EXERCISE
What lines in the listing include "работы"? Return a copy of each.

SOURCE DATA
============================================================

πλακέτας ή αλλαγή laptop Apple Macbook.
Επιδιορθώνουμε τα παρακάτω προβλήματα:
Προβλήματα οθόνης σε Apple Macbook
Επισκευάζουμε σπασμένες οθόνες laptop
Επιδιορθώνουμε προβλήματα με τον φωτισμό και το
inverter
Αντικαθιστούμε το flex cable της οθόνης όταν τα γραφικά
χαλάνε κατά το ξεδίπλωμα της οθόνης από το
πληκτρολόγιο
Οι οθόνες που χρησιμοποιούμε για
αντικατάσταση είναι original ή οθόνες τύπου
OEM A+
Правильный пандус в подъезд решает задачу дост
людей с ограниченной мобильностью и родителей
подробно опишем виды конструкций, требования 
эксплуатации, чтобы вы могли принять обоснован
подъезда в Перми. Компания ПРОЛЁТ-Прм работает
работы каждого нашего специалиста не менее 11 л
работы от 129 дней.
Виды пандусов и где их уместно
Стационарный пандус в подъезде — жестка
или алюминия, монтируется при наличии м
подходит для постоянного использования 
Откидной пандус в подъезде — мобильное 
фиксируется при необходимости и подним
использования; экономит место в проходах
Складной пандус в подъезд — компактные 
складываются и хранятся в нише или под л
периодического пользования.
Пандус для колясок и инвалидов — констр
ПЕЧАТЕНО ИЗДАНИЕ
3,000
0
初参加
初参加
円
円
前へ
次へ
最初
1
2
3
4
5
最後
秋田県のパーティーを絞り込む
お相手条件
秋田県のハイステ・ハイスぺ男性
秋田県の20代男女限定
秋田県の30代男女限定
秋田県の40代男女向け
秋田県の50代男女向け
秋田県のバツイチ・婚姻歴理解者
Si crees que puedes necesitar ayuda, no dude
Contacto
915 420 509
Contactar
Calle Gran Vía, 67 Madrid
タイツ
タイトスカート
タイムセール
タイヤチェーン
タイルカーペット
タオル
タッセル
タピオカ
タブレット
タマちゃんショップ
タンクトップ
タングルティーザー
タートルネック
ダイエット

============================================================

WRITTEN SOLUTION
работы каждого нашего специалиста не менее 11 л
работы от 129 дней.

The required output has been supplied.